I thought of one more item I needed and went elsewhere in the store. Then, it hit me: Why didn’t I buy her some flowers, too?
I left my buggy and went to find her. I found she had already checked out and was gone.
The next night, I bought a bouquet of flowers and took them to her house. We had a nice visit and the light that was missing from her face a day earlier had returned, if only for a little while. As it turned out, it was a day before her birthday and she was going to have lunch the next day with friends.
It was one of the last times we would speak to each other.
She passed away last week, barely a year after her husband.
When I heard she had died, I was glad that something inside of me made me want to take that bouquet to her home that evening.

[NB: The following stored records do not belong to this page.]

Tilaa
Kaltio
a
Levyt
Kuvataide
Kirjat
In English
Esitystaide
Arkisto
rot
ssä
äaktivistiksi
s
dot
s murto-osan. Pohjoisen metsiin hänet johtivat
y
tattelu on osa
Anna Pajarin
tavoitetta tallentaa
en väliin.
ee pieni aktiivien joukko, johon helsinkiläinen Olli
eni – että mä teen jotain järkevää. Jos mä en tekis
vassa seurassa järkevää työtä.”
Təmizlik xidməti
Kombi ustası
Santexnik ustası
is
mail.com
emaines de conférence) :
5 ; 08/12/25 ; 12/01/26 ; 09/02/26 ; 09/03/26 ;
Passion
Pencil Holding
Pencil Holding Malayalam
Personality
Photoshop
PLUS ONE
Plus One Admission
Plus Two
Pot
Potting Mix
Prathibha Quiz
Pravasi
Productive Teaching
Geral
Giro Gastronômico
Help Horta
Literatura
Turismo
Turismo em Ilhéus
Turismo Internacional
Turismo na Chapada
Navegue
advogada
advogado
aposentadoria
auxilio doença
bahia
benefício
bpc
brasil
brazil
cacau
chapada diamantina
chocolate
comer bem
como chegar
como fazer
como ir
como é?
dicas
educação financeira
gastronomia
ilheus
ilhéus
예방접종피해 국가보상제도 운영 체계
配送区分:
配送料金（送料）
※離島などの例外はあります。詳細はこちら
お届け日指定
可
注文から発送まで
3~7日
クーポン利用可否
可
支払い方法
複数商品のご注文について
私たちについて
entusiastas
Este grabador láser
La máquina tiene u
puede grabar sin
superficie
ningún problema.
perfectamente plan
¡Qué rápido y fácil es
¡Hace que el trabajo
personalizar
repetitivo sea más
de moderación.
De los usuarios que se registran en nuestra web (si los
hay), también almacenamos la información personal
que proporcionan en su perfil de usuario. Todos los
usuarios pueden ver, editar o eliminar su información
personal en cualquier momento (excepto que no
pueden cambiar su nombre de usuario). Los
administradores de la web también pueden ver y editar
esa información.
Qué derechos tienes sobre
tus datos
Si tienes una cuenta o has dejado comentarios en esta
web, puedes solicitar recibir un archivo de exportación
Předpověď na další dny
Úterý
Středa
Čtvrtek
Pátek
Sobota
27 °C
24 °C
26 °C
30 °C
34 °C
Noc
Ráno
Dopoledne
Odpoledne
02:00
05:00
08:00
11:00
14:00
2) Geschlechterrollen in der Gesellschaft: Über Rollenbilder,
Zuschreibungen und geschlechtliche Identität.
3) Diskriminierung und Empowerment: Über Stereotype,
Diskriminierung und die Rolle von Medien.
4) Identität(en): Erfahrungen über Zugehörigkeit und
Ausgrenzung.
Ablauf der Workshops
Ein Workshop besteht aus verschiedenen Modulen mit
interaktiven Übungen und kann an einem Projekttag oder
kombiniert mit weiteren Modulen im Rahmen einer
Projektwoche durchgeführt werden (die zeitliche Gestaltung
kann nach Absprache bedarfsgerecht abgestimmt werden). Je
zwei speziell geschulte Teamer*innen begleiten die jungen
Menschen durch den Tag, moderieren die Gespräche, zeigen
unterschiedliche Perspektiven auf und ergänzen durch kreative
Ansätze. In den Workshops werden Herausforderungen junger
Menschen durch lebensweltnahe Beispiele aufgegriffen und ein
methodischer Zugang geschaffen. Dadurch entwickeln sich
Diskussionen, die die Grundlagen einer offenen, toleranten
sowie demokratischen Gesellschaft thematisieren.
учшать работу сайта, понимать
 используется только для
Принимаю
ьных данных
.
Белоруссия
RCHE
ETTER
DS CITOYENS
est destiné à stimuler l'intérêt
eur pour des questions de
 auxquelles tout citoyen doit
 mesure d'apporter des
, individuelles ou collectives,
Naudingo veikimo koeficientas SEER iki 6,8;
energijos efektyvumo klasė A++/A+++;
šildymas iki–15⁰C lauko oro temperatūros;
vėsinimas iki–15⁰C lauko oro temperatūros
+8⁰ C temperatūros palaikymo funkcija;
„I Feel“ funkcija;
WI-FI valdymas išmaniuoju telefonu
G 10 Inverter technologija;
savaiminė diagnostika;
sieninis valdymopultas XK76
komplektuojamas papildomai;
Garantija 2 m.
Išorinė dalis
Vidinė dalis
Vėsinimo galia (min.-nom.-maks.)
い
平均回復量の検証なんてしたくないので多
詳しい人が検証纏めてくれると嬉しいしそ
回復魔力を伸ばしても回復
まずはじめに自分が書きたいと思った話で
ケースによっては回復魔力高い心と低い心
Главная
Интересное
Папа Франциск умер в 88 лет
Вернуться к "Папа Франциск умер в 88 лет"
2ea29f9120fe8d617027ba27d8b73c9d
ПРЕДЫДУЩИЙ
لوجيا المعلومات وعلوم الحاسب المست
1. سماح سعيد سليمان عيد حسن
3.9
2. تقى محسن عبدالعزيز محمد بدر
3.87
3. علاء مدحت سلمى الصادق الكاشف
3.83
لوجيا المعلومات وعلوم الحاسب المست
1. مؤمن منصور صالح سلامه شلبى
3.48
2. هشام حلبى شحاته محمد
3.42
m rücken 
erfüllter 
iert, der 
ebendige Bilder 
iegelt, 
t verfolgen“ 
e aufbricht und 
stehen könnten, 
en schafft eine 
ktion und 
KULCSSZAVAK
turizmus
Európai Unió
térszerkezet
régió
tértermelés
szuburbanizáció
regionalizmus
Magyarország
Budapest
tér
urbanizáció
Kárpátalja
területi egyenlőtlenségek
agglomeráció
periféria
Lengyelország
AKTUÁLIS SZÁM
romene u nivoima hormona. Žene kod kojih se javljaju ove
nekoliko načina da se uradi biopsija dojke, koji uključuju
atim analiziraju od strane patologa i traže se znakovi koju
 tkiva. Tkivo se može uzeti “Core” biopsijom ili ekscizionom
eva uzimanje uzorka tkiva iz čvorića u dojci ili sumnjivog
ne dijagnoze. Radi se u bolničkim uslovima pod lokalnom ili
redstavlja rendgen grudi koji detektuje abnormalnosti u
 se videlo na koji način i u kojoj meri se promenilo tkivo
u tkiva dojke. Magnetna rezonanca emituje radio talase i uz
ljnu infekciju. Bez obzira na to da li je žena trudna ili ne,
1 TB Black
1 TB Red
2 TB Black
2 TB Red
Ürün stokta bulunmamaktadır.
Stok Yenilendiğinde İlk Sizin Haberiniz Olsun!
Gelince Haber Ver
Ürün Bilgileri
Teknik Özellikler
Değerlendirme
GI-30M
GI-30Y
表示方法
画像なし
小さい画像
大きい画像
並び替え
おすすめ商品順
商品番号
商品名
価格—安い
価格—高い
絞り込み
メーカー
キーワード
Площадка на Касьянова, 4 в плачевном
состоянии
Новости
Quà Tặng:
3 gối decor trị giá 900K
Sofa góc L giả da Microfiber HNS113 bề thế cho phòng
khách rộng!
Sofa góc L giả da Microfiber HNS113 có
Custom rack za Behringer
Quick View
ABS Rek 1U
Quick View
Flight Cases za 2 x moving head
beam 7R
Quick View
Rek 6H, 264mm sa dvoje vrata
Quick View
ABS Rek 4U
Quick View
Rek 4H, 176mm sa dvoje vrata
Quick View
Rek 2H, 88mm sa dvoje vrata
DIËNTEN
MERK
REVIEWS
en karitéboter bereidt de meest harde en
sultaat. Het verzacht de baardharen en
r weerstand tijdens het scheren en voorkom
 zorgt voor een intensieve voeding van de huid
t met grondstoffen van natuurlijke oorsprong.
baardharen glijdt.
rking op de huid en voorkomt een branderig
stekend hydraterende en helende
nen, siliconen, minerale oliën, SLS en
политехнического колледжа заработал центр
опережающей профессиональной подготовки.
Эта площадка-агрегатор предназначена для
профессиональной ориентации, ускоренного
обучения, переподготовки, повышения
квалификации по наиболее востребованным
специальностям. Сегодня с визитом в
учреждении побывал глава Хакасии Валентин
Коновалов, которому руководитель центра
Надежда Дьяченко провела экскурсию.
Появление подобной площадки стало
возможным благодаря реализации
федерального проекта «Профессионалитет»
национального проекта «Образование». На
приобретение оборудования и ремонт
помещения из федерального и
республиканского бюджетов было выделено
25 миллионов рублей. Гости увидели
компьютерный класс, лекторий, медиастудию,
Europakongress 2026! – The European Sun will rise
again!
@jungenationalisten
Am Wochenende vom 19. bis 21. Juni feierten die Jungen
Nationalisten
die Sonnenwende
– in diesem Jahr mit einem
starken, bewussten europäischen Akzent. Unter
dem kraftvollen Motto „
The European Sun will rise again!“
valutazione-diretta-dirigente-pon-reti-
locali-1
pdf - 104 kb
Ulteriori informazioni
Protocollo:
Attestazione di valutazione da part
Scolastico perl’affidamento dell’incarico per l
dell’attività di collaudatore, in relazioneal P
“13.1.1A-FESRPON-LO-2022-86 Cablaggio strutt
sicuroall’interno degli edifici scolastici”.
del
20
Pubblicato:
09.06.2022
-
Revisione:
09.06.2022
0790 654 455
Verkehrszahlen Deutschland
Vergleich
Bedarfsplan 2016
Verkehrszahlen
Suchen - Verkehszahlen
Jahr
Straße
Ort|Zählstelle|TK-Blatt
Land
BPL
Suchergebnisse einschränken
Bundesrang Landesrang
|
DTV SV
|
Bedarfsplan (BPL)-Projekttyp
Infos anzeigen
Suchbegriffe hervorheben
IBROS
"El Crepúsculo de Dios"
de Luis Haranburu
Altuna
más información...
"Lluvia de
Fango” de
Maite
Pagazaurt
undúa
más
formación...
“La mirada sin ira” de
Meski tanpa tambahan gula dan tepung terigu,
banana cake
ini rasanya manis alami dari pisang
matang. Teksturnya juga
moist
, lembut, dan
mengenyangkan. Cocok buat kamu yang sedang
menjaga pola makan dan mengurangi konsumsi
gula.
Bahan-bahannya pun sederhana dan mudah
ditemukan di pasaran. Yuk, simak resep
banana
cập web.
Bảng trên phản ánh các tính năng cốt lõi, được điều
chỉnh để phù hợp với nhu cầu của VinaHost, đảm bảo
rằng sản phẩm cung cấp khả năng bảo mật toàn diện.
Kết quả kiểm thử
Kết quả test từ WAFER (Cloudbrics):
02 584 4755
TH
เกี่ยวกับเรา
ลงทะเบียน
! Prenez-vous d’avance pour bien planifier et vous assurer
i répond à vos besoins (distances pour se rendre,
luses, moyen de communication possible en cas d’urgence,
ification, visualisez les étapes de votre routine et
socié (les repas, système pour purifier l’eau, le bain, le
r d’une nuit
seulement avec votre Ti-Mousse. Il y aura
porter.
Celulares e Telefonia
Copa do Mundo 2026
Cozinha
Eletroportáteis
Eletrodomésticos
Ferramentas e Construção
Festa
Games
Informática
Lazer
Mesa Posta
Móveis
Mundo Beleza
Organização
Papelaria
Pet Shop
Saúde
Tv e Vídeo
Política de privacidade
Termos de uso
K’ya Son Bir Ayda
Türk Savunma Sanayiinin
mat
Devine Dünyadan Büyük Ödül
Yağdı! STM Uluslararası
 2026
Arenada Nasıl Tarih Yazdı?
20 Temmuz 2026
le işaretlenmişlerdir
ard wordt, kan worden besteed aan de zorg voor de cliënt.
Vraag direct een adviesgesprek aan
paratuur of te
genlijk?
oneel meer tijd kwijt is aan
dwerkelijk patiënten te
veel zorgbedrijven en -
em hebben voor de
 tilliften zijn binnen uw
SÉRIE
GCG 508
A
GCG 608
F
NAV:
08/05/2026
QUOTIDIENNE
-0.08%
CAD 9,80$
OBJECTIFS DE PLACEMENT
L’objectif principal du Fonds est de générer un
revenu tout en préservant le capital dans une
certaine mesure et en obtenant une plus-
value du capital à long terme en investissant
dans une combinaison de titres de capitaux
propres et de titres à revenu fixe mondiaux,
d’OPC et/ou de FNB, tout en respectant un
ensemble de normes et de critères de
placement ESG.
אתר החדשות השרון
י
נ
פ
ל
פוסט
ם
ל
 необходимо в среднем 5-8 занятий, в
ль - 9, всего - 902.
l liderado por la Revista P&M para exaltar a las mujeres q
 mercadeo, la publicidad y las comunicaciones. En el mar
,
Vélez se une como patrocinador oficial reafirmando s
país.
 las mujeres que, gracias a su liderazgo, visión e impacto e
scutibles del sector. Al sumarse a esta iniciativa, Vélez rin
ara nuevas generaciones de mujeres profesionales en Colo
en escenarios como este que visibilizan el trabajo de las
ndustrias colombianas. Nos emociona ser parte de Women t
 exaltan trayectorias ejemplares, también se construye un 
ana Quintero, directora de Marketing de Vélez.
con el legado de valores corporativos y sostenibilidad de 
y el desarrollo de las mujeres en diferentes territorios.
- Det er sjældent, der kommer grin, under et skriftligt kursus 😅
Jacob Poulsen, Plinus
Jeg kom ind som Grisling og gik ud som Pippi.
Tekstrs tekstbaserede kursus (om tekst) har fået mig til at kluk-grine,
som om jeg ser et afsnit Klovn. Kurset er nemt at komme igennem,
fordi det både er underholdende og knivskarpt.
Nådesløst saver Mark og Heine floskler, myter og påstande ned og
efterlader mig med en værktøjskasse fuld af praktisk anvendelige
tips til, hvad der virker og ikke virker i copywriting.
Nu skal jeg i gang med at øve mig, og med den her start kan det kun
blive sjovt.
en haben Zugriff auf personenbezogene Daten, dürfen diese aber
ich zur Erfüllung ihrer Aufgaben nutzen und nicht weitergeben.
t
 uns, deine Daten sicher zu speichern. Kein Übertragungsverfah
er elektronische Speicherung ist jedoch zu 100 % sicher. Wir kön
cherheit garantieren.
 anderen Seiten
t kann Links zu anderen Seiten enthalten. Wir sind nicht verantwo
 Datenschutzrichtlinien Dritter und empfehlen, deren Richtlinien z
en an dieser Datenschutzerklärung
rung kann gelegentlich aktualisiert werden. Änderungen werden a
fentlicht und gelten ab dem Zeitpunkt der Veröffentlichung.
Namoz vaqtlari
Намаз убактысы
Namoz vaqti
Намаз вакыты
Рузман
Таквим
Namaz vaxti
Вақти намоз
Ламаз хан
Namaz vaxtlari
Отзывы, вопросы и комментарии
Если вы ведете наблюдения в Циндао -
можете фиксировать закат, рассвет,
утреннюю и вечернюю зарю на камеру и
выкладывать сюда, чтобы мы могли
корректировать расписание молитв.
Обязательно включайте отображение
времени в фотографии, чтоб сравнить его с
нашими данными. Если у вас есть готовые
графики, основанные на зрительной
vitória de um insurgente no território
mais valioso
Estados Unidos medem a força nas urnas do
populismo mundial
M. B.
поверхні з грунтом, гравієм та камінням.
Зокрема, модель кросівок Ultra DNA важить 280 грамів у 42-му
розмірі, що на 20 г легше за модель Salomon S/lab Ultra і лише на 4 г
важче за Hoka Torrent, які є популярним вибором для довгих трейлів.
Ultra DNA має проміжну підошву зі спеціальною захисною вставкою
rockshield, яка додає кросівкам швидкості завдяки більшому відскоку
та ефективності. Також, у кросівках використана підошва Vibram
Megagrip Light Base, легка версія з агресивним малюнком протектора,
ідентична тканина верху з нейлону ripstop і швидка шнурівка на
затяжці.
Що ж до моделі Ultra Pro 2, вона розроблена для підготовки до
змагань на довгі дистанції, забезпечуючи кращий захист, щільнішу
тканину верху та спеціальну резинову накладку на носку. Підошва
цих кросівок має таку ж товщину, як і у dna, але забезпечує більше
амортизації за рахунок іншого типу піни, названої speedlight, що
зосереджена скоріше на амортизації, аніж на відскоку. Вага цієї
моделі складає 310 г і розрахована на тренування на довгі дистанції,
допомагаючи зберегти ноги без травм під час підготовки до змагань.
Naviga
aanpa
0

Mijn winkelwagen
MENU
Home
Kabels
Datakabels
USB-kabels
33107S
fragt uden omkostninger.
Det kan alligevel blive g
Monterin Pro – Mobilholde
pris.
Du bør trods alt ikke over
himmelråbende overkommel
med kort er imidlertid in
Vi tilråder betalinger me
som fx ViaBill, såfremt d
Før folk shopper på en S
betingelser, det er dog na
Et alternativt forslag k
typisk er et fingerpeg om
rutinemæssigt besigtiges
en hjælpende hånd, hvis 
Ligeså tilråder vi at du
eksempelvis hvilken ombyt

It made me think of that old bluegrass song that goes: “Won’t you give me my flowers while I’m living and let me enjoy them while I can. Please don’t wait till I’m ready to be buried and then slip some lilies in my hand.”
I think there is some merit in that thought. I have been to funerals where there were two van loads of flowers. I’ve read old news accounts that when Gov. Gene Talmadge died, it took two train cars to carry all the flowers down to their home in McRae.
Now, don’t get me wrong. I’m not against flowers at funerals. Some people find it’s their only way to grieve.
But the departed person isn’t going to enjoy them. They are an expression of sympathy to the survivors.
There used to be a popular style of funeral arrangement. A big wreath with a dangling receiver of a plastic toy telephone and a big ribbon with the words, “Jesus called.”
I’m not speaking for the Lord, but I’m pretty sure he would rather us call on a living person and offer a little sunshine in their lives.
There are folks whose day could be just a little bit brighter by a kind word. I’m glad I did it for a lady who seemed to need it on the day I stopped by.